Appoint a digital executor and make provision for your digital assets with your Power of Attorney!
Your digital executor and digital attorney can be a different person than your normal executor attorney, as this person will have to have the technological knowhow to manage these assets. In the case of the digital asset that is actually a business asset that is revenue generating, such as a website or blog, you will have to consider appointing a professional to manage these assets, and to have a set fee schedule for this person, if this person is not the beneficiary of the revenue that the asset is generating. If no fee schedule is set, then the provisions of the Trustee Act will apply for setting remuneration for your digital Trustee.

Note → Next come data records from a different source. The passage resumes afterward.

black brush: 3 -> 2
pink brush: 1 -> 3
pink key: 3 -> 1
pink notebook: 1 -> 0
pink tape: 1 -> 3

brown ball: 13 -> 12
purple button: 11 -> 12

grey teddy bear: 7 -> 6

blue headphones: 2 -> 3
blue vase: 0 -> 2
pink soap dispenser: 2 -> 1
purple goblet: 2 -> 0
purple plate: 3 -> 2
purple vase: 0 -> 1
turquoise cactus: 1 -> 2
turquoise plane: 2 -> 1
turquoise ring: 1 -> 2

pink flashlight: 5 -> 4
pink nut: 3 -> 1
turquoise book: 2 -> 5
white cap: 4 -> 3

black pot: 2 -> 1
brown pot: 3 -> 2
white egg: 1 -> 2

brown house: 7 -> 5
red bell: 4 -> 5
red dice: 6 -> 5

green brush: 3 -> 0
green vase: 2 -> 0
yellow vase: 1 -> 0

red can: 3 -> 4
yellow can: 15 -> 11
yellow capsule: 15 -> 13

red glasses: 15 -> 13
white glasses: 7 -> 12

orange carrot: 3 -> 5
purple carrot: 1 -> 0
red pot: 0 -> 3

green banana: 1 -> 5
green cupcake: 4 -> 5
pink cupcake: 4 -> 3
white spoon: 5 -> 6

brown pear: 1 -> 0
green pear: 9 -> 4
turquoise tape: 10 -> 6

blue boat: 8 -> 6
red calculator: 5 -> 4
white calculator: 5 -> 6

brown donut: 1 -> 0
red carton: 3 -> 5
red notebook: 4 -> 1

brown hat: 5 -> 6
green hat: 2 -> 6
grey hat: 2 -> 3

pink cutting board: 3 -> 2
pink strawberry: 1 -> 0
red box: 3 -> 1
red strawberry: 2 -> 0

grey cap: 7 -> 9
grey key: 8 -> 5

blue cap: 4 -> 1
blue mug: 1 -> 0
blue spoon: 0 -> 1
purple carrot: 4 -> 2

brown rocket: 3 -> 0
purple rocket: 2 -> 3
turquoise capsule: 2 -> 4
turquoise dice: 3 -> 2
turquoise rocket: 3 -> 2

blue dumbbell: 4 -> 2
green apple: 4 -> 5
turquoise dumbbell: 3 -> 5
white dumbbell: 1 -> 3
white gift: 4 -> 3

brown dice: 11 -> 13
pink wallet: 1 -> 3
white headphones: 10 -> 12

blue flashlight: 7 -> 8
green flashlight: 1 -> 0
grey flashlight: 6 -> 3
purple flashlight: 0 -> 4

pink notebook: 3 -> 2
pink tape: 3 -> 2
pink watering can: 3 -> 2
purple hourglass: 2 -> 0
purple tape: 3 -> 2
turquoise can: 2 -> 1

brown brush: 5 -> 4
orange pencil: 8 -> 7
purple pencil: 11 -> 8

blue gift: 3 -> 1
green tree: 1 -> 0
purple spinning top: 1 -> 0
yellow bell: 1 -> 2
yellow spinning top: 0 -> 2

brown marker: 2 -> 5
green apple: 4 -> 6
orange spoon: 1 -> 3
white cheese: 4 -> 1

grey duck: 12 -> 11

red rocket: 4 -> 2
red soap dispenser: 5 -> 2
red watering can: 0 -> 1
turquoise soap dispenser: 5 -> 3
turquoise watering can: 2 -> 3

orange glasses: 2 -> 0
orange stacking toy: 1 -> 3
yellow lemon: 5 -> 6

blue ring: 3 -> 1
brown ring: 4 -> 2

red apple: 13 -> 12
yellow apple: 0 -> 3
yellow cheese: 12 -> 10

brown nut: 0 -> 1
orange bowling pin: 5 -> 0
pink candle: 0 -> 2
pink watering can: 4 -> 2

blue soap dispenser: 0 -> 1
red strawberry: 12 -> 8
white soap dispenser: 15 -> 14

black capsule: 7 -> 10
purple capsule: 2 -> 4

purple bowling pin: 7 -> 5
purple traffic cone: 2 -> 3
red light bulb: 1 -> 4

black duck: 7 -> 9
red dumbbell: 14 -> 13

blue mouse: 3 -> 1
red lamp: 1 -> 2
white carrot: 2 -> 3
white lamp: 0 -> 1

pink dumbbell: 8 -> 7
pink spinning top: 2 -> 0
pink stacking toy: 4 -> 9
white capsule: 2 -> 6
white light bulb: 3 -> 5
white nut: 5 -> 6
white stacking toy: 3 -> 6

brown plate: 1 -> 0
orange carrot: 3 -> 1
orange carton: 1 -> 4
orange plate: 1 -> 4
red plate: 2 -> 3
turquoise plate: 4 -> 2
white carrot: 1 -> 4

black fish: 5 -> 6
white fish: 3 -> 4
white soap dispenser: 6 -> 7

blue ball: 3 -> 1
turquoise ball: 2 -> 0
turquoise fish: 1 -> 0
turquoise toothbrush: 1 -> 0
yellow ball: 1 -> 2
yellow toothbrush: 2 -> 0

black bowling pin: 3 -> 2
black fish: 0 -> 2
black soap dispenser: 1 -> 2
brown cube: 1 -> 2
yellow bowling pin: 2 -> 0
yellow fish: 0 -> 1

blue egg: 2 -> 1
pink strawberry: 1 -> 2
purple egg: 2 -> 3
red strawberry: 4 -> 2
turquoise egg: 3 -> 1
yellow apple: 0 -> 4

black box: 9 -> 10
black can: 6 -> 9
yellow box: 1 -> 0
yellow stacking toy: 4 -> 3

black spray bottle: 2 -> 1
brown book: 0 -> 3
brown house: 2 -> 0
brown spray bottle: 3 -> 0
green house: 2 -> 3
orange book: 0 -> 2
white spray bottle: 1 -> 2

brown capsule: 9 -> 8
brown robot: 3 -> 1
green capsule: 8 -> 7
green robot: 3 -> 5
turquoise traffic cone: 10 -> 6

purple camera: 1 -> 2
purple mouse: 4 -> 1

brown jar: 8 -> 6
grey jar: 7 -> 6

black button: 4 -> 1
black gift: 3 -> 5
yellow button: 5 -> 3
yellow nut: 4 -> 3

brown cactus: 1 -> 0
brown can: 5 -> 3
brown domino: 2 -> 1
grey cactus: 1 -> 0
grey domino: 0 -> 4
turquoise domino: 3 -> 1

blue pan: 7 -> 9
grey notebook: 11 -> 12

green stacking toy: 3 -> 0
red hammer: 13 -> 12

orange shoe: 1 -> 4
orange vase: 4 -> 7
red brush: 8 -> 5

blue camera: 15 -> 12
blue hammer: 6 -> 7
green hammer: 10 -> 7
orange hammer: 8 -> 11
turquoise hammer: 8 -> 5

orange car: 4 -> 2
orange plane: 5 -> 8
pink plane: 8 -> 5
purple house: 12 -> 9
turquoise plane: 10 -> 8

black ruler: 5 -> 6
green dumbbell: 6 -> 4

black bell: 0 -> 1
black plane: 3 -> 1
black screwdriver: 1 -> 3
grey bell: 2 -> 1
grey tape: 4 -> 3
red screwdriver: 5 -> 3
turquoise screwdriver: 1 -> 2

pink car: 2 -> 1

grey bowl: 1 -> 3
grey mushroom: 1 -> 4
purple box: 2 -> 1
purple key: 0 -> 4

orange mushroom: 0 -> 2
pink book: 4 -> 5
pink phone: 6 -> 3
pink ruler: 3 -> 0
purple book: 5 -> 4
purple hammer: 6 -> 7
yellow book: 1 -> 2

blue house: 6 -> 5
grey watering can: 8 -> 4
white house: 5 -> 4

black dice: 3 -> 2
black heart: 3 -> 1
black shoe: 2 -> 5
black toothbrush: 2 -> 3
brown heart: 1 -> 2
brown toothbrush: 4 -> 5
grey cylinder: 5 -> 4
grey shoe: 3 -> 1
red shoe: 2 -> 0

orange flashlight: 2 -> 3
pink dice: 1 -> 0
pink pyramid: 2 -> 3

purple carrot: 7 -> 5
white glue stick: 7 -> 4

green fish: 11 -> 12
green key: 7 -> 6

As a general practice, you should keep track of all your digital accounts and passwords, and keep them in a safe place where your executor will know where to find it upon your death. This sensitive information should not be included in the actual terms of your Will, as your Will becomes a public document after it gets probated. It is also a good idea to keep it separate from your will, in a separate memorandum with instructions as to how you want your digital assets dealt with, so that it is easily updatable. The memorandum itself can be referenced in your will.
A really good resource for sample power of attorney and will clauses addressing digital assets can be found here. You can discuss these possible clauses with the legal professional that you choose to have draft your Power of Attorney and Will.